30 January 2019
|
The best tips to improve your writing, from saga author and Writing Magazine subscriber Mary Gibson
We love a good success story. And what better than one of our very own subscribers, saga author Mary Gibson who has shared some of her very own top writing tips to inspire others...
1. Whatever stage you’re at with your writing, it’s always important to have a ‘beginner’s mind’.
I never get tired of learning new ways to tackle all the conundrums that writing a novel throws up. As a long-term subscriber to Writing Magazine my favourite features are still the author tips. I find the simple, oft repeated ones most helpful. For example:
• Turn up at the desk. Otherwise inspiration might come knocking and find nobody home.
• Persist. Don’t give up until you have finished something. Or, in the words of Elmore Leonard, ‘If you write a thousand words a day you can’t not have a novel in seven months.’
• A bad first draft is your best hope of creating a wonderful final draft.
• Enjoy your writing. Make room for those moments when the words seem to flow from somewhere outside of yourself and you can almost observe the magic happening.
2. I love to glean from other writers’ methods, analysis, struggles and solutions.
Books which have helped me include Ursula K. Le Guin’s Steering The Craft; Robert McKee’s Story; Christopher Booker’s The Seven Basic Plots; Joseph Campbell’s The Hero With a Thousand Faces. One of my latest discoveries has been Philip Pullman’s marvellous collection, Daemon Voices. Especially useful is his metaphor of path and woods in storytelling – the path being your storyline and the woods your setting or background research. His advice? Stay on the path! Never spend so long admiring the beautiful woods of your created world that you lose sight of your story. He was speaking to an audience of science fiction and fantasy writers, but it’s advice equally applicable to saga or historical fiction writers – all the ‘world builders’ can sometimes love their worlds too much.
3. Start writing now!
I had my first novel published when I was sixty and I’m often asked if I regret not starting to write earlier. I did write earlier, but I was practising! Still, I do think you have to wait until you recognize the story you want to tell. Find the subject matter that excites, intrigues, or moves you. Something that you connect with on a deep level. Then you won’t get bored and, hopefully, neither will the reader.
4. Write what you know
My subject turned out to be the place I was born and brought up, the vanished world of Bermondsey in the early twentieth century, a tightly knit working class community dominated by docks and factories, situated at the geographical heart of London. Doris Lessing observed: ‘Every writer has a myth country. Myth does not mean something untrue, but a concentration of truth.’ Bermondsey is my ‘myth country’, one I recreate in fiction from real life stories, reminiscences, anecdotes, archive material and my own memories, but hopefully in a way that’s true to the spirit of the place and time.

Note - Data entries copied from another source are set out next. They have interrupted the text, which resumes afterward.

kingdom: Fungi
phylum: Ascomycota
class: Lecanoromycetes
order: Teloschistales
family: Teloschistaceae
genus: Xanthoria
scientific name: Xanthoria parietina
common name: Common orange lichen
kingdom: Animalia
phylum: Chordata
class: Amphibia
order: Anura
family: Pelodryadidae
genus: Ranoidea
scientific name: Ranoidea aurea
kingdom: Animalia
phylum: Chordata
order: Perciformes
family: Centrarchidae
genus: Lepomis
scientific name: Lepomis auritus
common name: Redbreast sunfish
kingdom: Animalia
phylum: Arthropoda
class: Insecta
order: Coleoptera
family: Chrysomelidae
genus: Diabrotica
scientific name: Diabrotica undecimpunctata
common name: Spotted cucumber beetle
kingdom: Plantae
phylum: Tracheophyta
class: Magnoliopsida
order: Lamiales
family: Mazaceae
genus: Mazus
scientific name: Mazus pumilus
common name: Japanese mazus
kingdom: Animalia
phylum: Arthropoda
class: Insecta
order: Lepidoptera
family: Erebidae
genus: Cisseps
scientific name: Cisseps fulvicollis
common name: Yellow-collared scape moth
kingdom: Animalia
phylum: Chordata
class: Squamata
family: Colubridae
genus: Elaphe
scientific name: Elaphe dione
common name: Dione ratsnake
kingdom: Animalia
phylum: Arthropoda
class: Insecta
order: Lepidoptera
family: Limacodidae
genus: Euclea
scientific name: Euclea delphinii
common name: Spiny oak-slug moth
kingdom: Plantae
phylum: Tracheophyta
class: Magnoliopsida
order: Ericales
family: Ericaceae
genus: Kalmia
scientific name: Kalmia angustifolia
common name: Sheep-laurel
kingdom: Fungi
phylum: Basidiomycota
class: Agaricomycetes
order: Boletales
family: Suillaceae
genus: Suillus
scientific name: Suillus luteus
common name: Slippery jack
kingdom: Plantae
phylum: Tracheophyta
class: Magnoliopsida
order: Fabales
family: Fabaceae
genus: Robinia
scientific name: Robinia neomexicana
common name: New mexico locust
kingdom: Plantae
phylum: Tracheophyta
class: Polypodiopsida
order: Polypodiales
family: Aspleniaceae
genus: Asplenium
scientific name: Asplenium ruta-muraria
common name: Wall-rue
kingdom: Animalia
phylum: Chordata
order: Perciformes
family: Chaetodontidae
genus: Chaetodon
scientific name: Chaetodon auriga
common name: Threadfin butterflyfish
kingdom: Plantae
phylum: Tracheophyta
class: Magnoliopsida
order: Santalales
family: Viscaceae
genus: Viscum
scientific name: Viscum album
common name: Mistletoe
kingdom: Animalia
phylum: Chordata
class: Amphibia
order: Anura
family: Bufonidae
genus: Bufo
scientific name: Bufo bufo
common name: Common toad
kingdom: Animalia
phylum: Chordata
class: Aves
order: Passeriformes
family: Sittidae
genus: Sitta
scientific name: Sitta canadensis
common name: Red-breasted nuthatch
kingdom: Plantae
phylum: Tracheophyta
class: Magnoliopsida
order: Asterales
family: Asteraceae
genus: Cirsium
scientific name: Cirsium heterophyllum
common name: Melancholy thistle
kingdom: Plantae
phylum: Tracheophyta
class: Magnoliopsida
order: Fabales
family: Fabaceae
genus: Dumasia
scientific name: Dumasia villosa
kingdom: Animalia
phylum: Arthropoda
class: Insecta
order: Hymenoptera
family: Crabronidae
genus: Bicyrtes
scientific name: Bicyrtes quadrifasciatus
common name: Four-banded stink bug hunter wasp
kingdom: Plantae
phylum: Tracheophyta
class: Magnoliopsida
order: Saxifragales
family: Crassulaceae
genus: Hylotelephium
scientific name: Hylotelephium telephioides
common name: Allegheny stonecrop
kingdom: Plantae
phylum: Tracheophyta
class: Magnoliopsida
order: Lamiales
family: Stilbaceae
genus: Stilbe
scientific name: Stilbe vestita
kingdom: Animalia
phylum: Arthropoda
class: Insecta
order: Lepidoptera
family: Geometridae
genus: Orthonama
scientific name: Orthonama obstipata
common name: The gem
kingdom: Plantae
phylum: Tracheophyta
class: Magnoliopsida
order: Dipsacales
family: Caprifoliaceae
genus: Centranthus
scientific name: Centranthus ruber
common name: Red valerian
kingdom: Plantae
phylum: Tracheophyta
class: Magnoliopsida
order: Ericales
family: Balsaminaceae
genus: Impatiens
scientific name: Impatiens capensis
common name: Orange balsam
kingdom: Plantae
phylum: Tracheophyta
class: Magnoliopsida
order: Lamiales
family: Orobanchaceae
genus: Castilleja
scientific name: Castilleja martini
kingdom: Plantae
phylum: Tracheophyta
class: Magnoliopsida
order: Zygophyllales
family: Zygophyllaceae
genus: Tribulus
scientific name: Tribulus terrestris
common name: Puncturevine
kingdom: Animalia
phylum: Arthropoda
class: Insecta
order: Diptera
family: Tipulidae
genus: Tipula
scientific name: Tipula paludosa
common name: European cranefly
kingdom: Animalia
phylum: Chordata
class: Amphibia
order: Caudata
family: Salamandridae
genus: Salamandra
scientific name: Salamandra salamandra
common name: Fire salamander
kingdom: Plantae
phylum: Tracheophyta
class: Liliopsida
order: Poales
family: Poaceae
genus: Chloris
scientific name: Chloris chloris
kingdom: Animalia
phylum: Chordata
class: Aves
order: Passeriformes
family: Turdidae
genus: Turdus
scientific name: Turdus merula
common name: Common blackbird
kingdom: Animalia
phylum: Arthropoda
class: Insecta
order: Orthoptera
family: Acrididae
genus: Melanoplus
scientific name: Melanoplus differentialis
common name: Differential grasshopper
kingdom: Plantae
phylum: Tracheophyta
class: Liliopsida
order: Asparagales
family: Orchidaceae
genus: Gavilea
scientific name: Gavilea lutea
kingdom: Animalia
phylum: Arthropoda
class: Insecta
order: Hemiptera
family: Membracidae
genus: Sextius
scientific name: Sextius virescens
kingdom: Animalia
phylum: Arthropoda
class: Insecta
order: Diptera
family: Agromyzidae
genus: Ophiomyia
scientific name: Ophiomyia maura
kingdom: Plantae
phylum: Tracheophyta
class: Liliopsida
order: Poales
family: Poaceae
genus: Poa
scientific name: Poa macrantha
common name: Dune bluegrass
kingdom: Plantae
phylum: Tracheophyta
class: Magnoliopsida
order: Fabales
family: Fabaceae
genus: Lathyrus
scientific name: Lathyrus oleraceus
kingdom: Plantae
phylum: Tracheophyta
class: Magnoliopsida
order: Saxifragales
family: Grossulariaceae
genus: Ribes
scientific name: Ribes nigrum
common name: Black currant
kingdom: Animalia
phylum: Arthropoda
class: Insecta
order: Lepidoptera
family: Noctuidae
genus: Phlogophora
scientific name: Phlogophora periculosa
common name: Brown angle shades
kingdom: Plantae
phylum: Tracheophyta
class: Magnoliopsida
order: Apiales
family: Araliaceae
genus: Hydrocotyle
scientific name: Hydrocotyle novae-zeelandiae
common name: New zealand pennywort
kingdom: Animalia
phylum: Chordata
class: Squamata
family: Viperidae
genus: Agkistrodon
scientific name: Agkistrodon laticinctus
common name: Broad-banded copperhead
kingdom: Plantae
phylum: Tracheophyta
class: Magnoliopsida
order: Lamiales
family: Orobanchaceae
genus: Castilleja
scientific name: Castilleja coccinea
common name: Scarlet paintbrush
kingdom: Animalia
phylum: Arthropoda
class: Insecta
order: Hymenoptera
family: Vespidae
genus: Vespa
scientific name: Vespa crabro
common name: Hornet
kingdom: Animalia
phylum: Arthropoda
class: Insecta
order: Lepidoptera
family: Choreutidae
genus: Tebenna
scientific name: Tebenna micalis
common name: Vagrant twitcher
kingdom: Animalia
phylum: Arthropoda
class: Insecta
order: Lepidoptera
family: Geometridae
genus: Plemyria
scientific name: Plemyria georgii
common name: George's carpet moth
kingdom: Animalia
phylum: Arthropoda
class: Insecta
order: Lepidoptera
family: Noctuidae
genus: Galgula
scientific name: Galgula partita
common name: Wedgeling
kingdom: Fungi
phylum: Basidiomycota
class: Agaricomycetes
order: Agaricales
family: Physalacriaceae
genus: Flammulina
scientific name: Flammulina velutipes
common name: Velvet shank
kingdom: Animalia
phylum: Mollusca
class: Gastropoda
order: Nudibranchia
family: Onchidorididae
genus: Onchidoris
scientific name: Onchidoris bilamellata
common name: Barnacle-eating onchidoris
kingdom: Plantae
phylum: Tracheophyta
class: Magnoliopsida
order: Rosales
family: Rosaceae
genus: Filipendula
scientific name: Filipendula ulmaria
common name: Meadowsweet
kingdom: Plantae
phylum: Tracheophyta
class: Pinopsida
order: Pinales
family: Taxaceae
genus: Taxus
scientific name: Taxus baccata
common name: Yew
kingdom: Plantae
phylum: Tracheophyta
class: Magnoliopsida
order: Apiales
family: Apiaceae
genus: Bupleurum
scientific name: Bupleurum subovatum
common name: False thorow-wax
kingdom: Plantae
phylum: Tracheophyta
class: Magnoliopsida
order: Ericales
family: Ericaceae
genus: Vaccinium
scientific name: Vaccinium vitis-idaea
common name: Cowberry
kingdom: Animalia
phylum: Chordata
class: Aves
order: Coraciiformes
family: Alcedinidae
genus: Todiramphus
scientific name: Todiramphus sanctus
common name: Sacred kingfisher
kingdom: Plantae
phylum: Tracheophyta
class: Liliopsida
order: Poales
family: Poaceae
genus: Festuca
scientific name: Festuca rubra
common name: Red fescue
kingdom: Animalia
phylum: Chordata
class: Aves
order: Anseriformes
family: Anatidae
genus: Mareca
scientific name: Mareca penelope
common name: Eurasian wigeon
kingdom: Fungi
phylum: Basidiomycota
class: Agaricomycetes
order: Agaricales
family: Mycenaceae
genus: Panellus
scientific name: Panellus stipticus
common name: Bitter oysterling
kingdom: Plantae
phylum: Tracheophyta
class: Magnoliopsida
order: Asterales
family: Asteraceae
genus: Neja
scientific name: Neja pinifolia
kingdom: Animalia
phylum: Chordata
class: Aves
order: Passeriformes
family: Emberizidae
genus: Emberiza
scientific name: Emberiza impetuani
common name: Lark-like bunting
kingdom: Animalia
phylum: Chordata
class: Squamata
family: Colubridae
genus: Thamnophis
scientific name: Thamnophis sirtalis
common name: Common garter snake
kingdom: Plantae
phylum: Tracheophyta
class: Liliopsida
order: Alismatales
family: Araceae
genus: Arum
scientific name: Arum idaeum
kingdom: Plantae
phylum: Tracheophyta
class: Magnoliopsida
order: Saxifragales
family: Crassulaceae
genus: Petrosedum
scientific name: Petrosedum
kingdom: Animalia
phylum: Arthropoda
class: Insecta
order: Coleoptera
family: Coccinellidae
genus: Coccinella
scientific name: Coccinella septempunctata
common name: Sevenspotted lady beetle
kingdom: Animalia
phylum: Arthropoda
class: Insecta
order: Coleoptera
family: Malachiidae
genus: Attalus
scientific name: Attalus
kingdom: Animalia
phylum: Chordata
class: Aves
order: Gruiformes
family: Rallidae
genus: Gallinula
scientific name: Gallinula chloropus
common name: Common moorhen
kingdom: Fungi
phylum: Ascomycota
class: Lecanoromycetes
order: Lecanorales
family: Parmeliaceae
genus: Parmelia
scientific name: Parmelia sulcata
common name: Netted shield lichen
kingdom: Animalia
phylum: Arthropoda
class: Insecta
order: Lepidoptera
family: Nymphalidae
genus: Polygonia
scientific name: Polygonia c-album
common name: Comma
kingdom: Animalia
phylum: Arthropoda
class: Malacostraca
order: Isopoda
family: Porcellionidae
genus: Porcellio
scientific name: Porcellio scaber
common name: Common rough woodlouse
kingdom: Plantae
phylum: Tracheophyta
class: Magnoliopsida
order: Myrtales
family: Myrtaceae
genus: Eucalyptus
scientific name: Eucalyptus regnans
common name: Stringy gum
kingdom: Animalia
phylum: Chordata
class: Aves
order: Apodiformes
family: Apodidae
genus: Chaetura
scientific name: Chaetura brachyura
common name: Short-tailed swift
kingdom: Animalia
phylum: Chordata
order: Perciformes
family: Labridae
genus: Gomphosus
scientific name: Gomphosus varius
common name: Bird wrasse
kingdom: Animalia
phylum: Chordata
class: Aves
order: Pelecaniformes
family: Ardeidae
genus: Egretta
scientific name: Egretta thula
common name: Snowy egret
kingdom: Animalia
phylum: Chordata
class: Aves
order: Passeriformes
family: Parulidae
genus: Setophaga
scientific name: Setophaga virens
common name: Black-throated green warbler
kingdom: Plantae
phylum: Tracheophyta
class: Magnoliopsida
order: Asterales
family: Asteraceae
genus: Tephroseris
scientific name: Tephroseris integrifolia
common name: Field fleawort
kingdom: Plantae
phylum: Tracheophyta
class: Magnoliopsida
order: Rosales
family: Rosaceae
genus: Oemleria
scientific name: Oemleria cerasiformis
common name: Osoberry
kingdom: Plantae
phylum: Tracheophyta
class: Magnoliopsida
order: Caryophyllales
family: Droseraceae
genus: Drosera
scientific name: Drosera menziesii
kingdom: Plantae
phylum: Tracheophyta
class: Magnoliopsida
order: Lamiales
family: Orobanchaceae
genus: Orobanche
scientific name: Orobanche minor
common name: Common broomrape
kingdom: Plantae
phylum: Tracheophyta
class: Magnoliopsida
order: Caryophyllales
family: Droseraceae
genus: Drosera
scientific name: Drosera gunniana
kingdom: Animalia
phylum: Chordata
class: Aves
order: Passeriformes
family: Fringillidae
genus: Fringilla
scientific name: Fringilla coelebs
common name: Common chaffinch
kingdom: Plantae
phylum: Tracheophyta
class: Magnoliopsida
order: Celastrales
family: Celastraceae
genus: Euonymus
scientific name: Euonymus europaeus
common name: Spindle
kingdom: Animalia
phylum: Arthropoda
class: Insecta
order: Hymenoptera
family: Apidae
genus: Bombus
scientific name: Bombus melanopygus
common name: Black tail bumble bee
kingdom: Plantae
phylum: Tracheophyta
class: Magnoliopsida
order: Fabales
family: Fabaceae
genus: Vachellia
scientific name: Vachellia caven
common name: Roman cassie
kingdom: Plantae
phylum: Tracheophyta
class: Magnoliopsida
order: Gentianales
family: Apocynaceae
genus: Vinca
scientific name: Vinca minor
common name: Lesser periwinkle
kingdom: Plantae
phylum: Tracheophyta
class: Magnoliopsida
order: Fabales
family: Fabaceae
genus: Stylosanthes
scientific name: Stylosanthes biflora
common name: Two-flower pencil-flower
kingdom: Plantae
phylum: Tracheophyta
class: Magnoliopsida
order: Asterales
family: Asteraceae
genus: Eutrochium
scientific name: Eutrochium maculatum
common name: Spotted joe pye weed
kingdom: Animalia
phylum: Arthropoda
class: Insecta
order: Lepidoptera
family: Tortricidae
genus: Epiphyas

One of the ways I anchor my stories in reality is to always use real street and place names. The one exception being a pub featured in Custard Tarts and Broken Hearts which I called The Land of Green Ginger but which was in fact The Rising Sun in Jamaica Road. (A discrepancy quickly picked up by an eagle-eyed reader!) The fictional pub name was a nod to my great grandfather who cycled from Hull to London on a penny farthing in order to find work and passed on to us the myth that our family had once owned all the Land of Green Ginger! Which as a child sounded to me like a magical, fairy-tale place. And it very probably was a fairy tale! A myth country of a different kind.
5. Absorb all the help and advice about writing and the publishing process that you can.
Read books, do a course, join a class, find an agent - an invaluable guide along the path to publication, and do listen to editorial feedback. But it’s also important to balance all of the above with faith. Believe in your own writing. It’s yours. Only when it feels true to you can it ever be true for the reader.